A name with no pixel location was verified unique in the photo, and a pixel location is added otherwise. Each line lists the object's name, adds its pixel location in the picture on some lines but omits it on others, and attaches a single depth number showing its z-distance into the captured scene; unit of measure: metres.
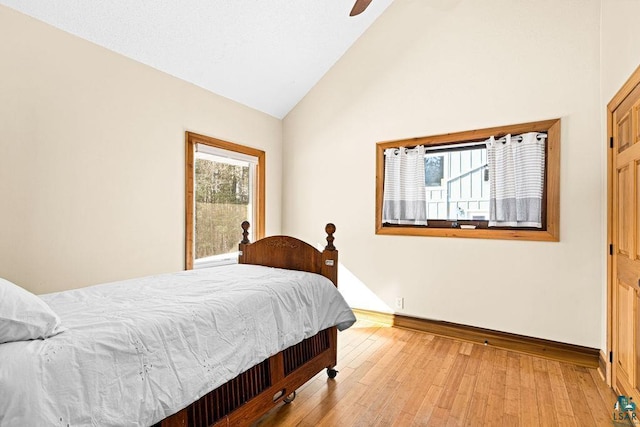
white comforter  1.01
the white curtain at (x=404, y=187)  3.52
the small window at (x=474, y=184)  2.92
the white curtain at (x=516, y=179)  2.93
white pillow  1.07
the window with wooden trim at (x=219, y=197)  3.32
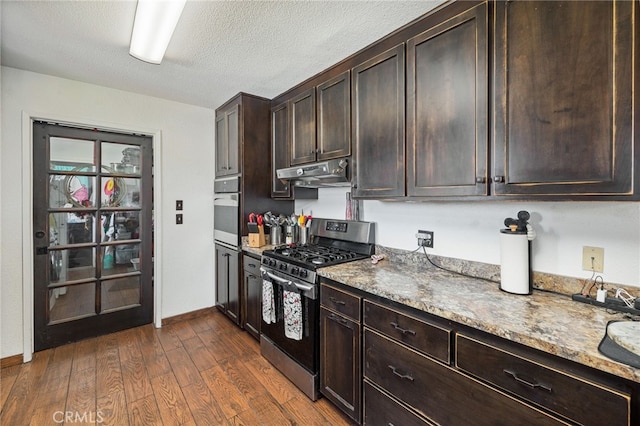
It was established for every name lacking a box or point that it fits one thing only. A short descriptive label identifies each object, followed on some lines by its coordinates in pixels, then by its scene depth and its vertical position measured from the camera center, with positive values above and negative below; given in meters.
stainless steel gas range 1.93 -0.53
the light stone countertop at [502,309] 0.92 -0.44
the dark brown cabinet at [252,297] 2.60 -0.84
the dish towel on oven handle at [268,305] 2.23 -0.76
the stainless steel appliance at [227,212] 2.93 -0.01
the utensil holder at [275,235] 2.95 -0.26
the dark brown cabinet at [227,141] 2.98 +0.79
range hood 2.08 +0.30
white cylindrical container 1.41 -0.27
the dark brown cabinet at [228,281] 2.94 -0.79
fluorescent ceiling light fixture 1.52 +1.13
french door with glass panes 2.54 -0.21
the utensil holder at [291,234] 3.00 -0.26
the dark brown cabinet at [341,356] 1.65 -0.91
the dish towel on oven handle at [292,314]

**TASK:** Set the lines above down again, word for word, from the first through the one containing "the white curtain at (x=516, y=179)"; pictures excluded.

**EXERCISE RESULT:**
A name with no pixel location was verified unique in the photo, and a pixel location is added otherwise. Each line lists the object's name, adds its pixel location in the picture on some lines but omits it on others, and attaches a single depth number showing its z-distance into the captured scene; unit of measure: metres.
white comforter  1.01
the white curtain at (x=404, y=187)  3.52
the small window at (x=474, y=184)  2.92
the white curtain at (x=516, y=179)  2.93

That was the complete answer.